I would like the lines below, from the one with "Outlined on this" through the one with "(x=333, y=203) px", copied exactly and without any pictures.

<<<<

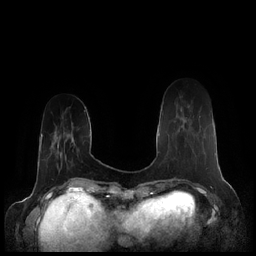
Breast MRI (dynamic contrast-enhanced), one axial slice. Slice 51 of 248 in the series (ordered by position). Dynamic contrast-enhanced series, time point 2 of 7 at this slice position (early post-contrast). 1.5 T. TE 1.9 ms, TR 4.1 ms. 0.8 mm slice thickness. 256 × 256 image matrix, field of view 340 × 340 mm. Female patient.
Annotated regions visible in this slice (semi-automatic segmentation, software-assisted and operator-edited):
- enhancing-tissue mask used for the functional tumour volume (all voxels passing the contrast-enhancement thresholds inside the analysis volume; usually the tumour): bounding box [x1, y1, x2, y2] px = [178, 105, 190, 131]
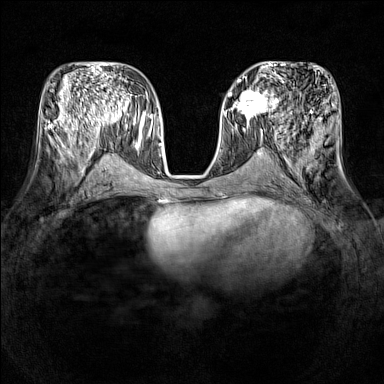
Breast MRI (dynamic contrast-enhanced), one axial slice; position 64 of 160 along the scan axis; dynamic contrast-enhanced series, time point 2 of 7 at this slice position (early post-contrast); 1.5 T; TE 1.8 ms, TR 5 ms; 1 mm slice thickness; 384 × 384 image matrix, field of view 320 × 320 mm. Female patient.
Annotated regions visible in this slice (semi-automatic segmentation, software-assisted and operator-edited):
- enhancing-tissue mask used for the functional tumour volume (all voxels passing the contrast-enhancement thresholds inside the analysis volume; usually the tumour): bounding box <231,89,278,119> (left, top, right, bottom; pixels)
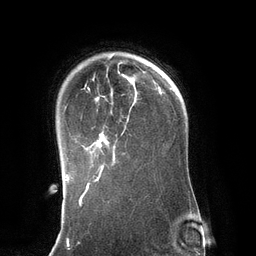
Breast MRI (dynamic contrast-enhanced), one axial slice. Position 97 of 134 along the scan axis. Cropped to one breast. Dynamic contrast-enhanced series, time point 2 of 6 at this slice position (early post-contrast). 3 T. TE 2.8 ms, TR 6.9 ms. 1.2 mm slice thickness. 256 × 256 image matrix, field of view 190 × 190 mm. Female patient.
Structures marked on this image (semi-automatically segmented with operator editing):
- enhancing-tissue mask used for the functional tumour volume (all voxels passing the contrast-enhancement thresholds inside the analysis volume; usually the tumour): bounding box (x1, y1, x2, y2) in pixels: (83, 62, 135, 171)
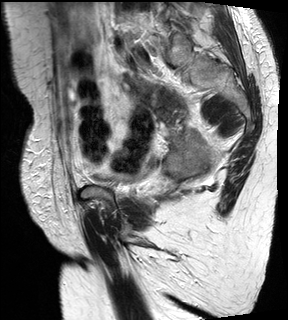
Pelvic MRI for cervical cancer, one sagittal slice. Position 9 of 28 along the scan axis. T2-weighted. 1.5 T. TE 89 ms, TR 2740 ms. 4 mm slice thickness. 288 × 320 image matrix, field of view 234 × 260 mm. Patient: female, 59 years.
Annotated regions visible in this slice (manually delineated by an expert):
- cervical tumour: bounding box (x1, y1, x2, y2) in pixels: (146, 84, 215, 184)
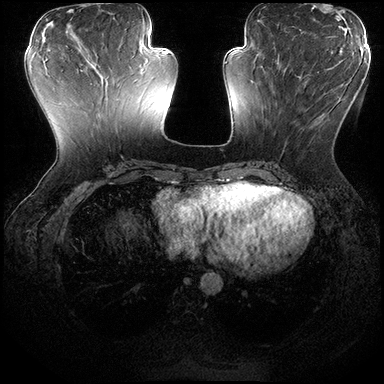
Breast MRI (dynamic contrast-enhanced), one axial slice; position 71 of 200 along the scan axis; dynamic contrast-enhanced series, time point 2 of 8 at this slice position (early post-contrast); 3 T; TE 2.3 ms, TR 4.4 ms; 1 mm slice thickness; 384 × 384 image matrix, field of view 360 × 360 mm. Female patient.
Structures marked on this image (semi-automatically segmented with operator editing):
- enhancing-tissue mask used for the functional tumour volume (all voxels passing the contrast-enhancement thresholds inside the analysis volume; usually the tumour): box from (x=270, y=70) to (x=327, y=154) px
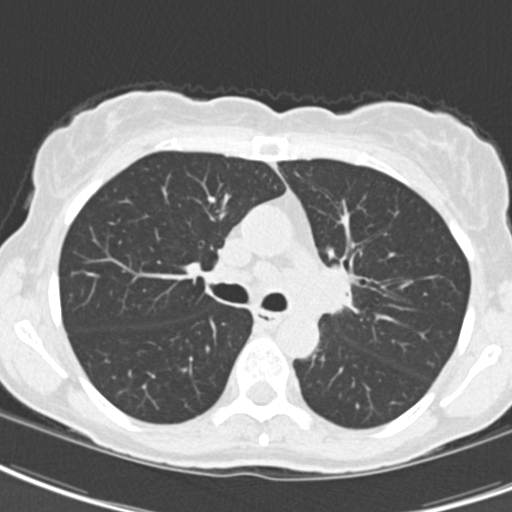
Chest CT (low-dose screening protocol), one axial image; baseline screening round; lung window (W 1500 / L -600 HU); 2 mm slice thickness; standard (soft-tissue) reconstruction kernel (B30f); slice 62 of 189 in the series. Female participant, aged 62 years at enrolment.
• Expert-annotated lung lesion, box from (x=294, y=249) to (x=369, y=333) px.
• Reader record for this screening exam (exam-level; its link to the box is not recorded): non-calcified nodule or mass ≥4 mm, right upper lobe, 24 × 20 mm, smooth margins, ground glass attenuation.
• Note: the box lies in the patient's left hemithorax on this image, whereas the reader's record names the right lung; they may be different findings.
• Official screen result: positive, change unspecified: nodule(s) >= 4 mm or enlarging nodule(s), mass(es), or other non-specific abnormalities suspicious for lung cancer.
• Later outcome: lung cancer diagnosed 24 days after this screen — oat cell carcinoma, left hilum, left main stem bronchus, stage IIIB (AJCC 6th edition), 50 mm at pathology.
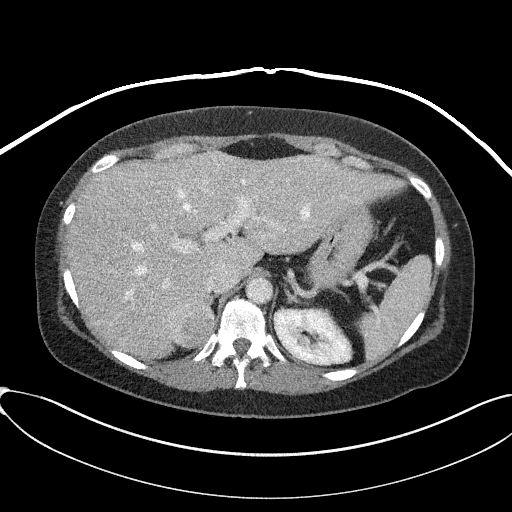
Contrast-enhanced abdominal CT, one axial slice. Slice 62 of 95 in the series (ordered by position). 100 kVp. Intravenous contrast given. Soft-tissue window (W 400 / L 40 HU). 3 mm slice thickness. 512 × 512 image matrix, field of view 410 × 410 mm. Female patient, age 46 years. From the clinical record (not read from this slice): diagnosis: adrenocortical carcinoma; tumour side: right adrenal; tumour size at pathology: 7.2 cm.
Annotated regions visible in this slice (semi-automatically segmented with operator editing):
- mass: box from (x=165, y=296) to (x=214, y=346) px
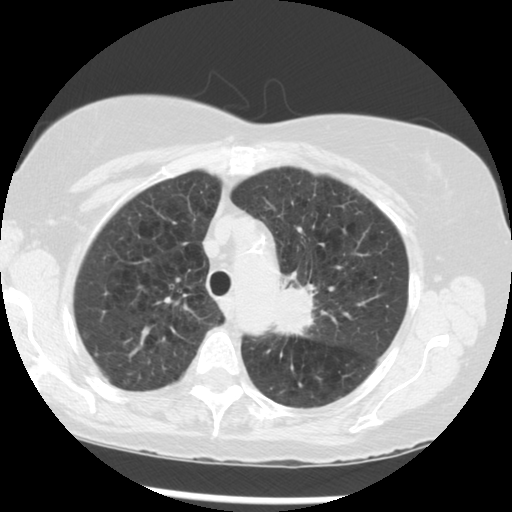
Low-dose screening chest CT, one axial slice. Slice 216 of 283 in the series (ordered by position). Reconstruction kernel STANDARD. Lung window (W 1500 / L -600 HU). 2.5 mm slice thickness. 512 × 512 image matrix, field of view 330 × 330 mm.
Outlined on this slice (manually delineated by an expert):
- lesion 1 (tumor, upper lobe of left lung): box from (x=274, y=276) to (x=313, y=335) px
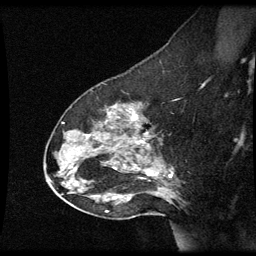
Breast MRI (dynamic contrast-enhanced), one sagittal slice. Position 39 of 60 along the scan axis. Dynamic contrast-enhanced series, image 2 of 3 at this slice position (ordered by acquisition). 1.5 T. TE 4.2 ms, TR 8.9 ms. 2 mm slice thickness. 256 × 256 image matrix, field of view 200 × 200 mm. Female patient, age 49 years. Case-level facts recorded for this patient, not image findings: setting: breast cancer imaged before/during neoadjuvant chemotherapy; receptor status: HR-positive, HER2-negative.
Structures marked on this image (semi-automatically segmented with operator editing):
- analysis volume of interest (the breast-tissue region the enhancement analysis was run in; not a lesion): bounding box (x1, y1, x2, y2) in pixels: (46, 92, 177, 205)
- tumour enhancement mask (voxels above the 70 % enhancement threshold inside the analysis volume of interest): (132, 114, 172, 177)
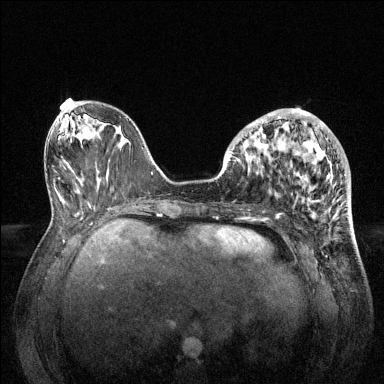
Breast MRI (dynamic contrast-enhanced), one axial slice; position 51 of 144 along the scan axis; dynamic contrast-enhanced series, time point 2 of 6 at this slice position (early post-contrast); 1.5 T; TE 1.6 ms, TR 4.6 ms; 1.2 mm slice thickness; 384 × 384 image matrix, field of view 360 × 360 mm. Female patient.
Annotated regions visible in this slice (semi-automatically segmented with operator editing):
- enhancing-tissue mask used for the functional tumour volume (all voxels passing the contrast-enhancement thresholds inside the analysis volume; usually the tumour): box from (x=228, y=108) to (x=333, y=203) px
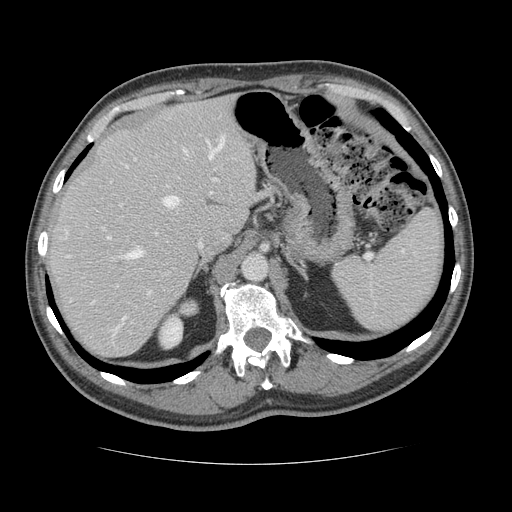
Contrast-enhanced abdominal CT, one axial slice; slice 92 of 134 in the series (ordered by position); intravenous contrast given; soft-tissue window (W 400 / L 40 HU); 512 × 512 image matrix. From the clinical record (not read from this slice): patient: male, age 39 years at operation; diagnosis: colorectal cancer liver metastases, imaged before liver resection; multiple liver metastases: yes; largest metastasis: 2.2 cm.
Structures marked on this image (manually delineated by an expert):
- hepatic veins: bounding box [x1, y1, x2, y2] px = [114, 135, 225, 334]
- liver: [47, 98, 257, 359]
- planned liver remnant (the part of the liver to remain after resection): [47, 98, 257, 335]
- portal vein (with intrahepatic branches): [104, 141, 219, 294]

>>>>

**Response box**.
Outlined on this slice (manually delineated by an expert):
- lesion 1 (tumor, upper lobe of left lung): box from (x=274, y=276) to (x=313, y=335) px
Breast MRI (dynamic contrast-enhanced), one sagittal slice. Position 39 of 60 along the scan axis. Dynamic contrast-enhanced series, image 2 of 3 at this slice position (ordered by acquisition). 1.5 T. TE 4.2 ms, TR 8.9 ms. 2 mm slice thickness. 256 × 256 image matrix, field of view 200 × 200 mm. Female patient, age 49 years. Case-level facts recorded for this patient, not image findings: setting: breast cancer imaged before/during neoadjuvant chemotherapy; receptor status: HR-positive, HER2-negative.
Structures marked on this image (semi-automatically segmented with operator editing):
- analysis volume of interest (the breast-tissue region the enhancement analysis was run in; not a lesion): bounding box (x1, y1, x2, y2) in pixels: (46, 92, 177, 205)
- tumour enhancement mask (voxels above the 70 % enhancement threshold inside the analysis volume of interest): (132, 114, 172, 177)
Breast MRI (dynamic contrast-enhanced), one axial slice; position 51 of 144 along the scan axis; dynamic contrast-enhanced series, time point 2 of 6 at this slice position (early post-contrast); 1.5 T; TE 1.6 ms, TR 4.6 ms; 1.2 mm slice thickness; 384 × 384 image matrix, field of view 360 × 360 mm. Female patient.
Annotated regions visible in this slice (semi-automatically segmented with operator editing):
- enhancing-tissue mask used for the functional tumour volume (all voxels passing the contrast-enhancement thresholds inside the analysis volume; usually the tumour): box from (x=228, y=108) to (x=333, y=203) px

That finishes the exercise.